PROBLEM DETAILS: Lines in the records below that contain the word "sidewalk" must each be copied.

Saved entries
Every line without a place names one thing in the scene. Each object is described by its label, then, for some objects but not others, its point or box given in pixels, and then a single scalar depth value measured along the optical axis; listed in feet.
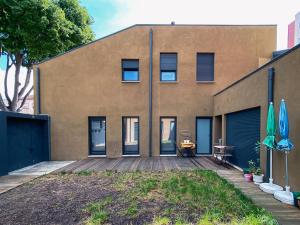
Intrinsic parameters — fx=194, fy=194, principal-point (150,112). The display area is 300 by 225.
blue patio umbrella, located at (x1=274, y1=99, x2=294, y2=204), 13.24
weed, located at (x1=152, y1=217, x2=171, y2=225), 10.77
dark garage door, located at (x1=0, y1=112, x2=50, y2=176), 22.02
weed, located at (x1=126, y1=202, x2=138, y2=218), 11.75
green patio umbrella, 14.98
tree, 34.83
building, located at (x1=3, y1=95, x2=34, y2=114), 84.91
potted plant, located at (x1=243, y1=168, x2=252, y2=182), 18.66
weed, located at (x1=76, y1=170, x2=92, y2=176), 21.59
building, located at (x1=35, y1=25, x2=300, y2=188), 31.35
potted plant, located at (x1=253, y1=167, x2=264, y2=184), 17.58
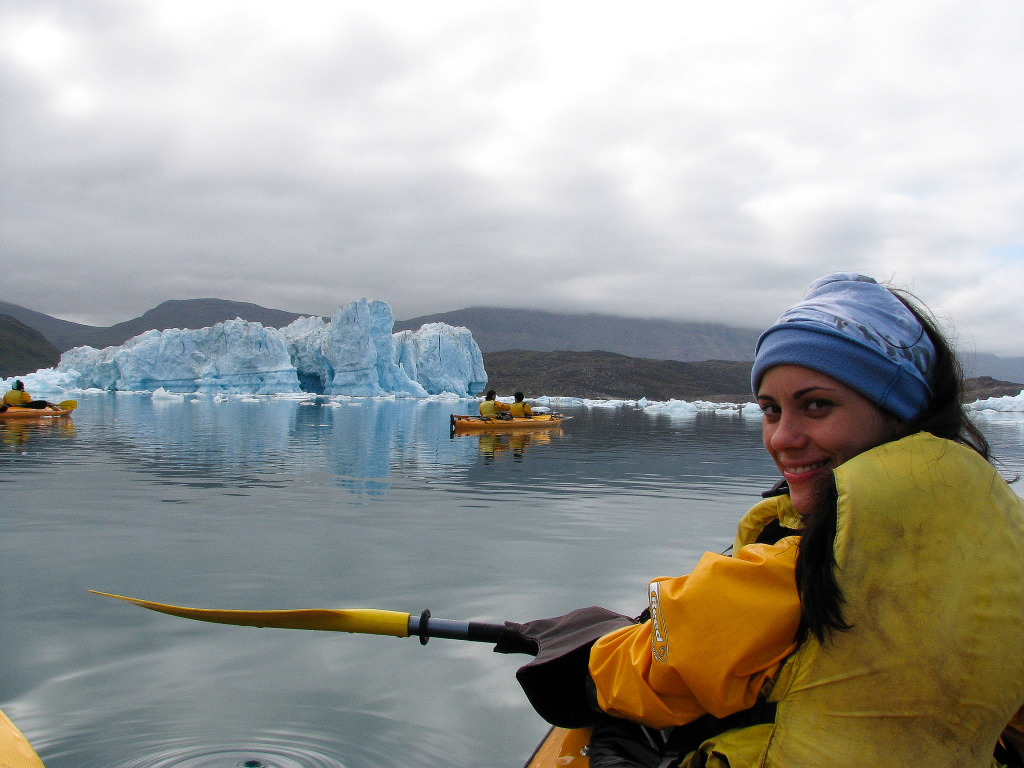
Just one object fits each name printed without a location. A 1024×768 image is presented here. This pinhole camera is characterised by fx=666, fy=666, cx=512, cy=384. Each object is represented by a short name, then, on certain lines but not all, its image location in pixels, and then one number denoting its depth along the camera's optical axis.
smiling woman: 0.98
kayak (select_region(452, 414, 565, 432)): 15.88
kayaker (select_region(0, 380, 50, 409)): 16.44
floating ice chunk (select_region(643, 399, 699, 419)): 31.95
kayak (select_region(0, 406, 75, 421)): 15.86
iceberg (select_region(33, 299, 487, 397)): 35.59
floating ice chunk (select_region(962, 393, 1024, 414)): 36.00
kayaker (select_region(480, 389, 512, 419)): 16.20
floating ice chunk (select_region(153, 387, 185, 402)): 33.38
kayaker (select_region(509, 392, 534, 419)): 16.95
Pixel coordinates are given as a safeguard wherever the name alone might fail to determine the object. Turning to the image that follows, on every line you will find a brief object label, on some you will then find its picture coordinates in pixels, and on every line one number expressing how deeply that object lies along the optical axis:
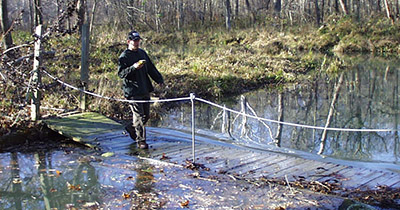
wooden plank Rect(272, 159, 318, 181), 6.60
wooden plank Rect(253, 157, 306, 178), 6.63
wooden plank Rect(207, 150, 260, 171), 7.02
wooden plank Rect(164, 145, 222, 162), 7.56
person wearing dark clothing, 7.76
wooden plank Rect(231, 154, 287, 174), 6.79
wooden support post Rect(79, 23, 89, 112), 10.00
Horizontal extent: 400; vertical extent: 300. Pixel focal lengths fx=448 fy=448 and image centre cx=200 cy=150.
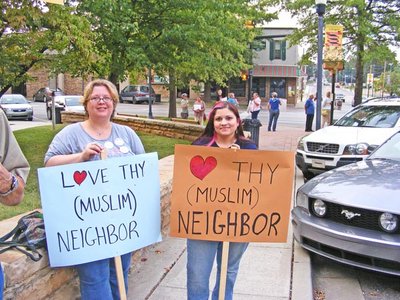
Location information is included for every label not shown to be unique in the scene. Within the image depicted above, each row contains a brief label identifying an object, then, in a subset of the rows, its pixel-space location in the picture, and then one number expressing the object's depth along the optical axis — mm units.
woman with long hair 2994
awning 45625
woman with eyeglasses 2766
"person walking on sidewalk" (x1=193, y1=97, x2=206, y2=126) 22134
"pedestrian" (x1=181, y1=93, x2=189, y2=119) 25375
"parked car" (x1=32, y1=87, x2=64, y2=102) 41094
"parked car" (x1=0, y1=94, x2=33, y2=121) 23797
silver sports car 3916
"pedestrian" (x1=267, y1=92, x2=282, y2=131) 19266
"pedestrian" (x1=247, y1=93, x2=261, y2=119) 21312
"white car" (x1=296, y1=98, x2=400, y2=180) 8367
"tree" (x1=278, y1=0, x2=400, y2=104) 18750
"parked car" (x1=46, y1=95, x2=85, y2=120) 22141
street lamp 12820
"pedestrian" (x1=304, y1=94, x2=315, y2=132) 19359
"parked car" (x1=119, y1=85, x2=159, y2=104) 42156
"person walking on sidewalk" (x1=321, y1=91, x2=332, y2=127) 18888
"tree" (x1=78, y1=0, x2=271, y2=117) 9055
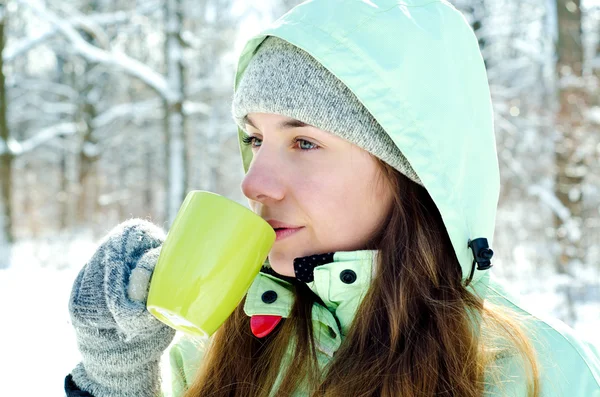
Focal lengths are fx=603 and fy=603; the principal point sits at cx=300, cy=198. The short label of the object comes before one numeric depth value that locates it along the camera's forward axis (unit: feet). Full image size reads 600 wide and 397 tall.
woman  4.28
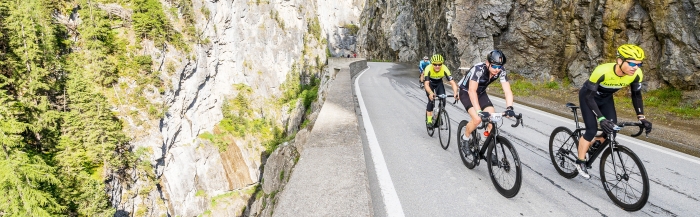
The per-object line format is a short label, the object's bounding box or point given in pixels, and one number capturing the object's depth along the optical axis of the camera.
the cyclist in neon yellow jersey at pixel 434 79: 6.30
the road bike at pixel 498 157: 3.31
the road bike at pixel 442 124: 5.51
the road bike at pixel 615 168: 3.15
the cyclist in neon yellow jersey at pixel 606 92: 3.36
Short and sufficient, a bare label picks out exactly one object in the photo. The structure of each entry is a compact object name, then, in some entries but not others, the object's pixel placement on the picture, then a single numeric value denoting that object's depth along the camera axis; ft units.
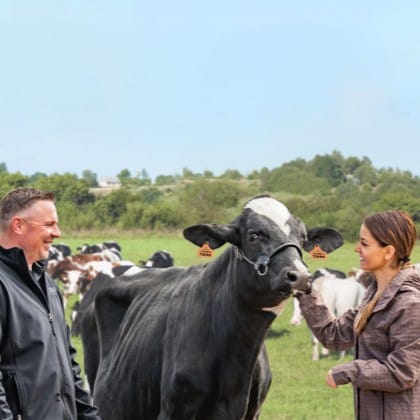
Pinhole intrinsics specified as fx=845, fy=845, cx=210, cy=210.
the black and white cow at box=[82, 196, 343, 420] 15.94
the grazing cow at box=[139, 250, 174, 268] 80.66
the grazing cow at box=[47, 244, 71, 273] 81.51
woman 12.23
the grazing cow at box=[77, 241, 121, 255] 105.29
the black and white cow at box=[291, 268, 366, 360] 54.65
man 11.02
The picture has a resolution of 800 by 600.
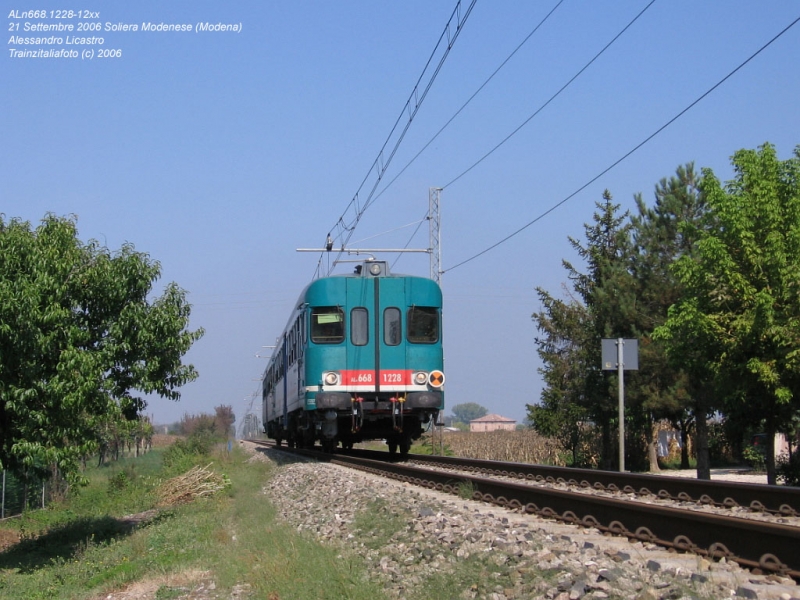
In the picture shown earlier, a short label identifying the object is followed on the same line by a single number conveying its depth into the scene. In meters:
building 185.00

RESPONSE AREA:
"person walking on sidewalk" (x1=193, y1=97, x2=206, y2=126) 22134
"person walking on sidewalk" (x1=321, y1=91, x2=332, y2=127) 18888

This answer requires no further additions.